* _Input for this task_:

※ ※ ※

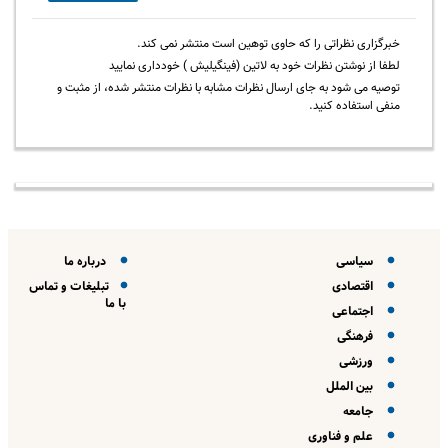
خبرگزاری نظراتی را که حاوی توهین است منتشر نمی کند.
لطفا از نوشتن نظرات خود به لاتین (فینگیلیش ) خودداری نمایید
توصیه می شود به جای ارسال نظرات مشابه با نظرات منتشر شده، از مثبت و
منفی استفاده کنید.
سیاسی
درباره ما
اقتصادی
تبلیغات و تماس
با ما
اجتماعی
فرهنگی
ورزشی
بین الملل
جامعه
علم و فناوری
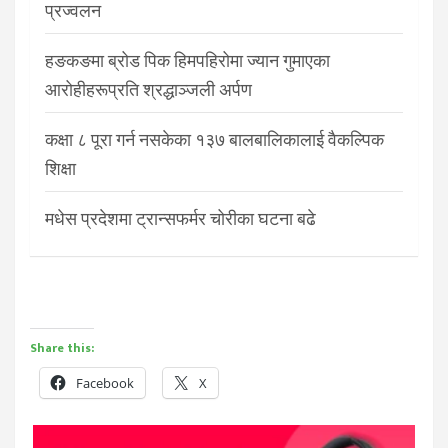
प्रज्वलन
हङकङमा ब्रोड पिक हिमपहिरोमा ज्यान गुमाएका
आरोहीहरूप्रति श्रद्धाञ्जली अर्पण
कक्षा ८ पूरा गर्न नसकेका १३७ बालबालिकालाई वैकल्पिक
शिक्षा
मधेस प्रदेशमा ट्रान्सफर्मर चोरीका घटना बढे
Share this:
Facebook
X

※ ※ ※

* _Prompt_: Only lines holding the word "منتشر" are wanted; copy each one from the listing.

* _Task result_:
خبرگزاری نظراتی را که حاوی توهین است منتشر نمی کند.
توصیه می شود به جای ارسال نظرات مشابه با نظرات منتشر شده، از مثبت و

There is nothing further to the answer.